Potensi pembangkit listrik tenaga sampah di Padang mencapai 5 megawatt

id Pembangkit Listrik Tenaga Sampah,Arcandra Tahar

Potensi pembangkit listrik tenaga sampah di Padang mencapai 5 megawatt

Ilustrasi - Pekerja melakukan penutupan permukaan sampah dengan geomembran, pada proyek pembangunan Pembangkit Listrik Tenaga Sampah (PLTSa) gas metana, di tempat pembuangan akhir (TPA) Jatibarang, Semarang, Jawa Tengah, Jumat (25/5). Proyek PLTSa yang menempati lahan seluas 9 hektar dengan perkiraan akan menghasilkan energi listrik sebesar 0,8 megawatt tersebut ditargetkan selesai pada Oktober 2018. ANTARA FOTO/R. Rekotomo/ama/18

Padang, (Antaranews Sumbar) - Wakil Menteri Energi dan Sumber Daya Mineral Arcandra Tahar mengatakan wilayah Kota Padang, Sumatera Barat, memiliki potensi pembangkit listrik tenaga sampah (PLTSa) sebesar lima MW.

"Kalau pasokan sampahnya 600 ton per hari, itu banyak sekali. Diolah jadi listrik bisa mencapai lima MW. Meski, nanti kita lihat dulu jenis sampahnya seperti apa, biasanya kalau perkotaan akan sama dengan lainnya," katanya di Padang, Sumbar, Jumat.

Usai menghadiri peresmian lampu penerangan jalan umum dengan tenaga surya di Universitas Andalas, Padang, ia menjelaskan, kalau kebutuhan per rumah sekitar 1.000 Watt, maka akan terbagi menjadi 5.000 rumah dari lima MW itu.

Namun demikian, Arcandra menjelaskan potensi itu masih akan dikaji lebih dalam lagi. Jika kajian dan survei telah selesai, maka akan dibantu oleh pemerintah untuk membangun PLTSa.

"Kan kalau kotanya bersih, akan banyak turis mampir ke sini, imbasnya perekonomian juga turut naik kan," katanya.

Tarif jual listrik dari PLTSa tergantung dari jumlah volume atau besaran sampahnya.

Selain tergantung dari jumlah sampah yang dapat diolah, kemampuan pemda dalam biaya pengelolaan sampah per meter kubik (tipping fee) di daerahnya juga menentukan besaran harga jual listrik dari PLTSa.

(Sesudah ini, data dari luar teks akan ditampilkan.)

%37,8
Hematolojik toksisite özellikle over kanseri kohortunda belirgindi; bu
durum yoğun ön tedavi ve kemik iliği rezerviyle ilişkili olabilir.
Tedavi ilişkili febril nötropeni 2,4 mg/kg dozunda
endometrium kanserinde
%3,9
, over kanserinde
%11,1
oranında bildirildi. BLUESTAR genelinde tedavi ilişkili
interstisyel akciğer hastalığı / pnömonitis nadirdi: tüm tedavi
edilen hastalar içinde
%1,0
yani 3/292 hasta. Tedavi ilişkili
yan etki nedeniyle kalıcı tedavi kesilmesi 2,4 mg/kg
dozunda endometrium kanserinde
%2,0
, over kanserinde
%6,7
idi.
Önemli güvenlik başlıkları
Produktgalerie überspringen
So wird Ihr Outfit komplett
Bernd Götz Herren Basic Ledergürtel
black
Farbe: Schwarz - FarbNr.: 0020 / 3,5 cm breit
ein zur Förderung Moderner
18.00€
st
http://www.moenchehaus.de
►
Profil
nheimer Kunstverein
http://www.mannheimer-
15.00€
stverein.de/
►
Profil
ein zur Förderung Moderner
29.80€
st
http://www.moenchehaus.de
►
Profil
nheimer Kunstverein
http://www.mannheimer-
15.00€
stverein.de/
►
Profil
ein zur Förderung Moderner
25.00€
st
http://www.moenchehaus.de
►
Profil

Sebelumnya, Menteri ESDM Ignasius Jonan meminta kepada pemerintah daerah memberikan kelonggaran pada aturan "tipping fee" demi mendorong pengembangan PLTSa.

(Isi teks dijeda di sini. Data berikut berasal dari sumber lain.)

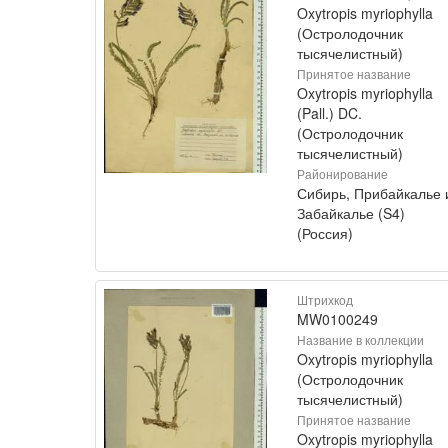
Oxytropis myriophylla
(Остролодочник
тысячелистный)
Принятое название
Oxytropis myriophylla
(Pall.) DC.
(Остролодочник
тысячелистный)
Районирование
Сибирь, Прибайкалье 
Забайкалье (S4)
(Россия)
Штрихкод
MW0100249
Название в коллекции
Oxytropis myriophylla
(Остролодочник
тысячелистный)
Принятое название
Oxytropis myriophylla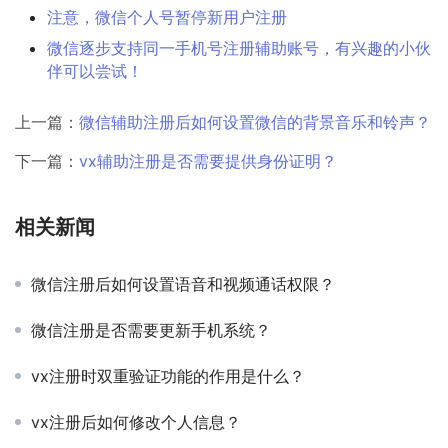
注意，微信个人号暂停新用户注册
微信逐步支持同一手机号注册辅助账号，有兴趣的小伙
伴可以尝试！
上一篇：
微信辅助注册后如何设置微信的背景音乐和铃声？
下一篇：
vx辅助注册是否需要提供身份证明？
相关新闻
微信注册后如何设置语音和视频通话权限？
微信注册是否需要更新手机系统？
vx注册时双重验证功能的作用是什么？
vx注册后如何修改个人信息？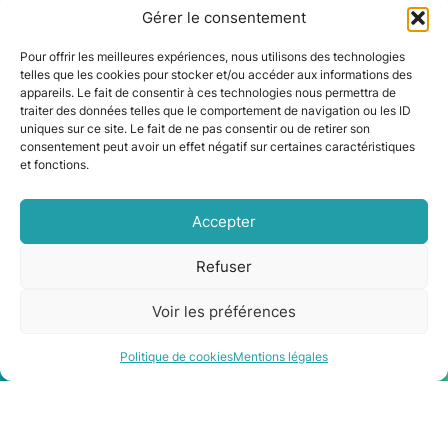
Destiné aux ménages qui accèdent difficilement au
Gérer le consentement
crédit, le Prêt Avance Rénovation permet de financer
des travaux d’économie d’énergie. Votre banque sera
Pour offrir les meilleures expériences, nous utilisons des technologies
en mesure de vous renseigner à ce sujet.
telles que les cookies pour stocker et/ou accéder aux informations des
appareils. Le fait de consentir à ces technologies nous permettra de
traiter des données telles que le comportement de navigation ou les ID
uniques sur ce site. Le fait de ne pas consentir ou de retirer son
Prêt Avance Rénovation
consentement peut avoir un effet négatif sur certaines caractéristiques
et fonctions.
Le dispositif Denormandie
Accepter
Si vous achetez un logement ancien dans une ville
(sous certaines conditions) vous pouvez profiter
Refuser
d’une réduction d’impôt si vous vous engagez à le
mettre en location. Ce dispositif vise à encourager le
Voir les préférences
propriétaire à effectuer des travaux avant
l’interdiction prochaine de la mise en location des
Être rappelé
Contact
Politique de cookies
Mentions légales
passoires thermiques. Pour en bénéficier, le montant
de travaux doit représenter au moins 25% du prix du
logement.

"Tipping fee" adalah biaya yang dikeluarkan sebagai anggaran pemerintah kepada pengelola sampah, berdasarkan jumlah yang dikelola per ton atau m3.

Jonan menegaskan bahwa sampah kota bukan merupakan isu utama energi, melainkan lingkungan.

"Ini bukan isu energi yang dipertanggungjawabkan kepada kami sebagai penanggung jawab sektor. Sampah ini lebih kepada isu daerah, isu lingkungan," katanya.

Kementerian ESDM, imbuhnya, berkontribusi atas pengelolaan sampah pada bagian pengaturan harga jual listrik PLTSa dan menugaskan PT Perusahaan Listrik Negara (PLN) sebagai pembeli listrik.

Atas dasar tersebut, Jonan meminta pemda lebih proaktif mengelola sampah. (*)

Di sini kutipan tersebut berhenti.